Problem details =>
Starting at the line with "X162297619Y-76097619D01*", set down each line of the entries below through the last one, exactly as it stands.
(Records for the task)
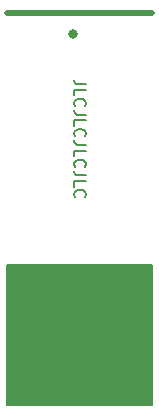
<source format=gbr>
%TF.GenerationSoftware,KiCad,Pcbnew,(6.0.11)*%
%TF.CreationDate,2024-01-12T21:04:37+00:00*%
%TF.ProjectId,EcoIDSwitch,45636f49-4453-4776-9974-63682e6b6963,rev?*%
%TF.SameCoordinates,Original*%
%TF.FileFunction,Legend,Top*%
%TF.FilePolarity,Positive*%
%FSLAX46Y46*%
G04 Gerber Fmt 4.6, Leading zero omitted, Abs format (unit mm)*
G04 Created by KiCad (PCBNEW (6.0.11)) date 2024-01-12 21:04:37*
%MOMM*%
%LPD*%
G01*
G04 APERTURE LIST*
%ADD10C,0.500000*%
%ADD11C,0.150000*%
%ADD12C,0.200000*%
%ADD13C,0.401321*%
G04 APERTURE END LIST*
D10*
X155600000Y-68400000D02*
X167900000Y-68400000D01*
D11*
X155590000Y-89750000D02*
X167910000Y-89750000D01*
X167910000Y-89750000D02*
X167910000Y-101610000D01*
X167910000Y-101610000D02*
X155590000Y-101610000D01*
X155590000Y-101610000D02*
X155590000Y-89750000D01*
G36*
X155590000Y-89750000D02*
G01*
X167910000Y-89750000D01*
X167910000Y-101610000D01*
X155590000Y-101610000D01*
X155590000Y-89750000D01*
G37*
D12*
X162297619Y-74430952D02*
X161583333Y-74430952D01*
X161440476Y-74383333D01*
X161345238Y-74288095D01*
X161297619Y-74145238D01*
X161297619Y-74050000D01*
X161297619Y-75383333D02*
X161297619Y-74907142D01*
X162297619Y-74907142D01*
X161392857Y-76288095D02*
X161345238Y-76240476D01*
X161297619Y-76097619D01*
X161297619Y-76002380D01*
X161345238Y-75859523D01*
X161440476Y-75764285D01*
X161535714Y-75716666D01*
X161726190Y-75669047D01*
X161869047Y-75669047D01*
X162059523Y-75716666D01*
X162154761Y-75764285D01*
X162250000Y-75859523D01*
X162297619Y-76002380D01*
X162297619Y-76097619D01*
X162250000Y-76240476D01*
X162202380Y-76288095D01*
X162297619Y-77002380D02*
X161583333Y-77002380D01*
X161440476Y-76954761D01*
X161345238Y-76859523D01*
X161297619Y-76716666D01*
X161297619Y-76621428D01*
X161297619Y-77954761D02*
X161297619Y-77478571D01*
X162297619Y-77478571D01*
X161392857Y-78859523D02*
X161345238Y-78811904D01*
X161297619Y-78669047D01*
X161297619Y-78573809D01*
X161345238Y-78430952D01*
X161440476Y-78335714D01*
X161535714Y-78288095D01*
X161726190Y-78240476D01*
X161869047Y-78240476D01*
X162059523Y-78288095D01*
X162154761Y-78335714D01*
X162250000Y-78430952D01*
X162297619Y-78573809D01*
X162297619Y-78669047D01*
X162250000Y-78811904D01*
X162202380Y-78859523D01*
X162297619Y-79573809D02*
X161583333Y-79573809D01*
X161440476Y-79526190D01*
X161345238Y-79430952D01*
X161297619Y-79288095D01*
X161297619Y-79192857D01*
X161297619Y-80526190D02*
X161297619Y-80050000D01*
X162297619Y-80050000D01*
X161392857Y-81430952D02*
X161345238Y-81383333D01*
X161297619Y-81240476D01*
X161297619Y-81145238D01*
X161345238Y-81002380D01*
X161440476Y-80907142D01*
X161535714Y-80859523D01*
X161726190Y-80811904D01*
X161869047Y-80811904D01*
X162059523Y-80859523D01*
X162154761Y-80907142D01*
X162250000Y-81002380D01*
X162297619Y-81145238D01*
X162297619Y-81240476D01*
X162250000Y-81383333D01*
X162202380Y-81430952D01*
X162297619Y-82145238D02*
X161583333Y-82145238D01*
X161440476Y-82097619D01*
X161345238Y-82002380D01*
X161297619Y-81859523D01*
X161297619Y-81764285D01*
X161297619Y-83097619D02*
X161297619Y-82621428D01*
X162297619Y-82621428D01*
X161392857Y-84002380D02*
X161345238Y-83954761D01*
X161297619Y-83811904D01*
X161297619Y-83716666D01*
X161345238Y-83573809D01*
X161440476Y-83478571D01*
X161535714Y-83430952D01*
X161726190Y-83383333D01*
X161869047Y-83383333D01*
X162059523Y-83430952D01*
X162154761Y-83478571D01*
X162250000Y-83573809D01*
X162297619Y-83716666D01*
X162297619Y-83811904D01*
X162250000Y-83954761D01*
X162202380Y-84002380D01*
%TO.C,SW1*%
D13*
X161410660Y-70190000D02*
G75*
G03*
X161410660Y-70190000I-200660J0D01*
G01*
%TD*%
M02*

</source>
(End Records for the task)
Solution to the exercise =>
X162297619Y-76097619D01*
X162250000Y-76240476D01*
X162202380Y-76288095D01*
X162297619Y-77002380D02*
X161583333Y-77002380D01*
X161440476Y-76954761D01*
X161345238Y-76859523D01*
X161297619Y-76716666D01*
X161297619Y-76621428D01*
X161297619Y-77954761D02*
X161297619Y-77478571D01*
X162297619Y-77478571D01*
X161392857Y-78859523D02*
X161345238Y-78811904D01*
X161297619Y-78669047D01*
X161297619Y-78573809D01*
X161345238Y-78430952D01*
X161440476Y-78335714D01*
X161535714Y-78288095D01*
X161726190Y-78240476D01*
X161869047Y-78240476D01*
X162059523Y-78288095D01*
X162154761Y-78335714D01*
X162250000Y-78430952D01*
X162297619Y-78573809D01*
X162297619Y-78669047D01*
X162250000Y-78811904D01*
X162202380Y-78859523D01*
X162297619Y-79573809D02*
X161583333Y-79573809D01*
X161440476Y-79526190D01*
X161345238Y-79430952D01*
X161297619Y-79288095D01*
X161297619Y-79192857D01*
X161297619Y-80526190D02*
X161297619Y-80050000D01*
X162297619Y-80050000D01*
X161392857Y-81430952D02*
X161345238Y-81383333D01*
X161297619Y-81240476D01*
X161297619Y-81145238D01*
X161345238Y-81002380D01*
X161440476Y-80907142D01*
X161535714Y-80859523D01*
X161726190Y-80811904D01*
X161869047Y-80811904D01*
X162059523Y-80859523D01*
X162154761Y-80907142D01*
X162250000Y-81002380D01*
X162297619Y-81145238D01*
X162297619Y-81240476D01*
X162250000Y-81383333D01*
X162202380Y-81430952D01*
X162297619Y-82145238D02*
X161583333Y-82145238D01*
X161440476Y-82097619D01*
X161345238Y-82002380D01*
X161297619Y-81859523D01*
X161297619Y-81764285D01*
X161297619Y-83097619D02*
X161297619Y-82621428D01*
X162297619Y-82621428D01*
X161392857Y-84002380D02*
X161345238Y-83954761D01*
X161297619Y-83811904D01*
X161297619Y-83716666D01*
X161345238Y-83573809D01*
X161440476Y-83478571D01*
X161535714Y-83430952D01*
X161726190Y-83383333D01*
X161869047Y-83383333D01*
X162059523Y-83430952D01*
X162154761Y-83478571D01*
X162250000Y-83573809D01*
X162297619Y-83716666D01*
X162297619Y-83811904D01*
X162250000Y-83954761D01*
X162202380Y-84002380D01*
%TO.C,SW1*%
D13*
X161410660Y-70190000D02*
G75*
G03*
X161410660Y-70190000I-200660J0D01*
G01*
%TD*%
M02*

</source>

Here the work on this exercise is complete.